MITRE's ATT&CK Framework

Overview

• Adversary Challenges
  • Adversaries typically remain undetected on networks for months after a breach.
  • Understanding adversarial penetration, movement, and objectives is crucial for defense.

ATT&CK Framework by MITRE

• Describes how adversaries infiltrate networks, move laterally, escalate privileges, and evade defenses.
• Provides perspective from the adversary's point of view, outlining their goals and methods.

Tactics and Techniques

• Tactics: Specific technical objectives that attackers aim to achieve.
  • Examples include:
    • Defense Evasion
    • Lateral Movement
    • Exfiltration
• Techniques: Various methods an adversary might use to achieve each tactic.
  • Techniques vary based on adversary expertise, tool availability, and system configuration.
  • Each technique includes:
    • Description of the method.
    • Applicable systems or platforms.
    • Known adversary groups using the technique.
    • Mitigation strategies.
    • References to real-world usage.

Benefits of ATT&CK

• Understanding Adversary Operations
  • Helps in planning detection and prevention strategies.
  • Provides insights into adversary preparation and execution stages.
• Detection Enhancement
  • Framework aids in developing analytics for detecting adversary techniques.

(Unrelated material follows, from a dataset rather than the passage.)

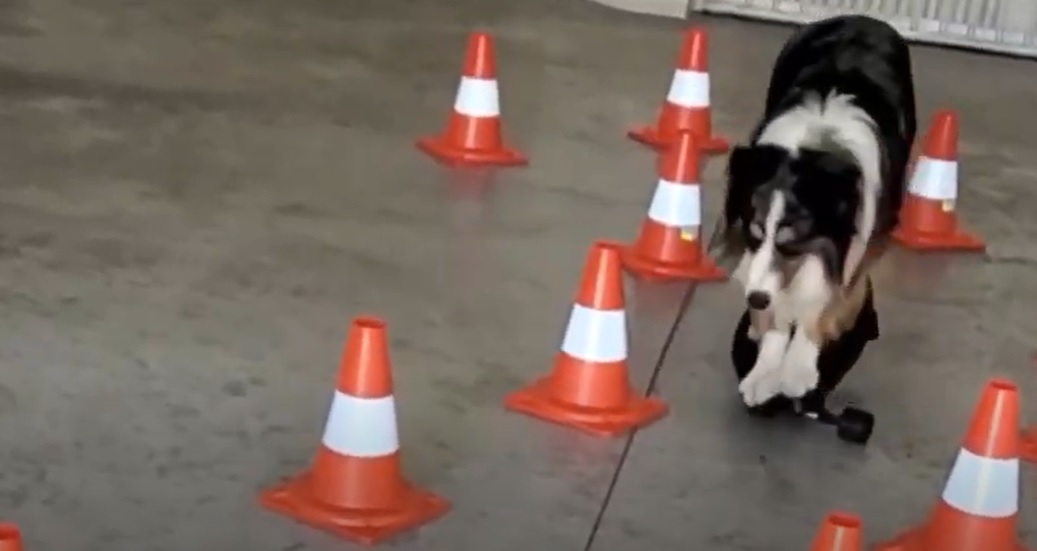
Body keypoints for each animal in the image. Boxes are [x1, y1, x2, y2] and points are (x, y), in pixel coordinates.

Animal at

Adversary Group Information

• ATT&CK maintains a library of adversary groups and their campaigns.
• Based on real-world data, allowing correlation of adversaries with techniques.

Technology Domains

• ATT&CK is segmented into domains covering:
  • Enterprise networks (Windows, Linux)
  • Mobile devices

Community and Collaboration

• MITRE fosters a community around ATT&CK for knowledge refinement and sharing.
• A conflict-free environment is maintained for creating and managing information.

Conclusion

• ATT&CK helps organizations understand adversaries, evaluate defenses, and improve security.
• MITRE provides resources and solutions in cyber threat intelligence for a safer world.